The month of February marks the start of Black History Month, an annual celebration of the achievements made by African Americans and a time for recognizing their role in U.S. history.
Since 1976, every American president has designated February as Black History Month and endorsed a specific theme.
The Black History Month 2021 theme, “Black Family: Representation, Identity and Diversity” explores the African diaspora and the spread of Black families across the United States.
To celebrate this expansive and growing history, here are five little known black history facts.
- Before there was Rosa Parks, there was Claudette Colvin
- Most people think of Rosa Parks as the first person to refuse to give up their seat on a bus in Montgomery, Alabama. There were actually several women who came before her; one of whom was Claudette Colvin.
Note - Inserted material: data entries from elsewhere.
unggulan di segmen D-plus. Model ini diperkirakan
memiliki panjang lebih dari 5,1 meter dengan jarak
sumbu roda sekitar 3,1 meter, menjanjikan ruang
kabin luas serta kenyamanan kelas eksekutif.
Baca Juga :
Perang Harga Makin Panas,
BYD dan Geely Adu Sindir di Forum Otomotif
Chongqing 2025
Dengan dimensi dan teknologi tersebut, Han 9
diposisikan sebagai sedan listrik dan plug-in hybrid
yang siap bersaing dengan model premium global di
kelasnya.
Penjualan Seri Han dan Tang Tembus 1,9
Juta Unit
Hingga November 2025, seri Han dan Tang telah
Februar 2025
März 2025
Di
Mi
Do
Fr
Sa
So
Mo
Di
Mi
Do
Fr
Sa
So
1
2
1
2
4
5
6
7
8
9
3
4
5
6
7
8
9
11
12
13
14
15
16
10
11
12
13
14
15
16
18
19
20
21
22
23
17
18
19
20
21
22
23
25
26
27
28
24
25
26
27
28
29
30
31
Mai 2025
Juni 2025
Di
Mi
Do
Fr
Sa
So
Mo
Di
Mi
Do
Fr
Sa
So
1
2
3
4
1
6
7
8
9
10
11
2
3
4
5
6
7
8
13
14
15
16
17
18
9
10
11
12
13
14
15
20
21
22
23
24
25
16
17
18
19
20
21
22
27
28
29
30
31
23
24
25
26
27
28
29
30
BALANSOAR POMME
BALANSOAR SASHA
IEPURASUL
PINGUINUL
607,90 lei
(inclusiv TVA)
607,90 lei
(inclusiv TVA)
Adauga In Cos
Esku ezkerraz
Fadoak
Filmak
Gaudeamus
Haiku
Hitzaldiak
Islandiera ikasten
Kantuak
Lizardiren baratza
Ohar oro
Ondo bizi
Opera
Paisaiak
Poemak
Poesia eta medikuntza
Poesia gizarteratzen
- Martin Luther King Jr. improvised the most iconic part of his “I Have a Dream Speech”
- On Wednesday, August 28, 1963, roughly 250,000 Americans united at the Lincoln Memorial for the final speech of the March on Washington. As Martin Luther King Jr. stood at the podium, he eventually pushed his notes aside and transformed his speech into a sermon.
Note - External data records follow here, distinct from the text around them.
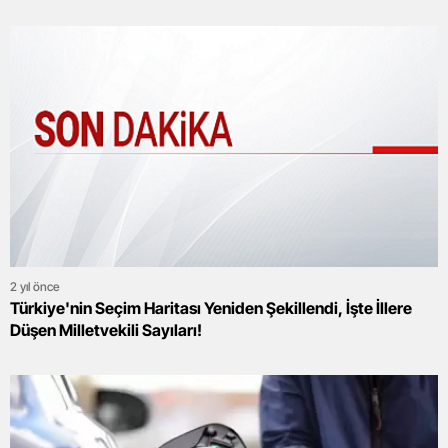
Zammın Miktarı Ne Kadar Olacak?
2 yıl önce
Türkiye'nin Seçim Haritası Yeniden Şekillendi, İşte İllere
Düşen Milletvekili Sayıları!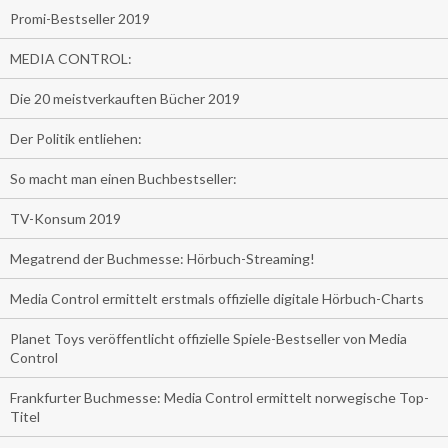
Promi-Bestseller 2019
MEDIA CONTROL:
Die 20 meistverkauften Bücher 2019
Der Politik entliehen:
So macht man einen Buchbestseller:
TV-Konsum 2019
Megatrend der Buchmesse: Hörbuch-Streaming!
Media Control ermittelt erstmals offizielle digitale Hörbuch-Charts
Planet Toys veröffentlicht offizielle Spiele-Bestseller von Media
Control
Frankfurter Buchmesse: Media Control ermittelt norwegische Top-
Titel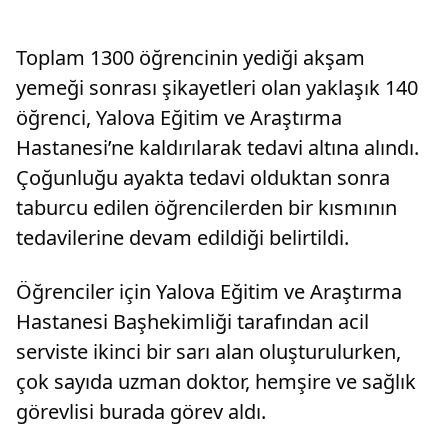
Toplam 1300 öğrencinin yediği akşam
yemeği sonrası şikayetleri olan yaklaşık 140
öğrenci, Yalova Eğitim ve Araştırma
Hastanesi’ne kaldırılarak tedavi altına alındı.
Çoğunluğu ayakta tedavi olduktan sonra
taburcu edilen öğrencilerden bir kısmının
tedavilerine devam edildiği belirtildi.
Öğrenciler için Yalova Eğitim ve Araştırma
Hastanesi Başhekimliği tarafından acil
serviste ikinci bir sarı alan oluşturulurken,
çok sayıda uzman doktor, hemşire ve sağlık
görevlisi burada görev aldı.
- One in four cowboys was Black, despite the stories told in popular books and movies
- In the 19th century, the Wild West drew enslaved Blacks with the hope of freedom and wages. When the Civil War ended, freedmen came West with the hope of a better. These African Americans made up at least a quarter of the legendary cowboys who lived dangerous lives facing weather, rattlesnakes, and outlaws while they slept under the stars driving cattle herds to market.
- The first licensed African American Female pilot was named Bessie Coleman
- Born in Atlanta, Texas in 1892, Bessie Coleman grew up in a world of harsh poverty, discrimination and segregation. She moved to Chicago at 23 to seek her fortune but found few opportunities. Wild tales of flying exploits from returning WWI soldiers first inspired her to explore aviation, but she faced a double stigma in that dream being both African American and a woman.
- Esther Jones was the real Betty Boop
- The iconic cartoon character Betty Boop was inspired by a Black jazz singer in Harlem. Introduced by cartoonist Max Fleischer in 1930, Betty Boop is best known for her revealing dress, curvaceous figure, and signature vocals “Boop Oop A Doop!” While there has been controversy over the years, the inspiration has been traced back to Esther Jones who was known as “Baby Esther” and performed regularly in the Cotton Club during the 1920s.